### Assigned task
If a line below includes the string "autojeřábu", copy it.

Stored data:
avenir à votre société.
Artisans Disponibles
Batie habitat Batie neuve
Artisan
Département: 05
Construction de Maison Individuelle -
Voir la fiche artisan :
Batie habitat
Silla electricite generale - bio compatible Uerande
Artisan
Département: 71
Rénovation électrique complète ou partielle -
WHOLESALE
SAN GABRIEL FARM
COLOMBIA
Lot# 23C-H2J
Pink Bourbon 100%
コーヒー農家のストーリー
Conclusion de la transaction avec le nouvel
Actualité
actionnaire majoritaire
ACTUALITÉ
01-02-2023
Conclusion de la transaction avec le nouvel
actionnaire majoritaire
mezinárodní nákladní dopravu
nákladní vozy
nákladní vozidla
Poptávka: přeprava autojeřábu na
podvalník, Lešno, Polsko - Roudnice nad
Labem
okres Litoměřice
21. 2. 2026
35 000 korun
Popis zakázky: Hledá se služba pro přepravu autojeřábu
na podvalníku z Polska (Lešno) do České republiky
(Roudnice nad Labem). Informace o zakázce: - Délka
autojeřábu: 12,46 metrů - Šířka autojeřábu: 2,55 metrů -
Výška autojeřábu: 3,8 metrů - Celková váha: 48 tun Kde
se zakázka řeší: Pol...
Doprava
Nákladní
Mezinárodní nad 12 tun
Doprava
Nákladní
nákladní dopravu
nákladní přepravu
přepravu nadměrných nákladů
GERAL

### Answer space
Poptávka: přeprava autojeřábu na
Popis zakázky: Hledá se služba pro přepravu autojeřábu
autojeřábu: 12,46 metrů - Šířka autojeřábu: 2,55 metrů -
Výška autojeřábu: 3,8 metrů - Celková váha: 48 tun Kde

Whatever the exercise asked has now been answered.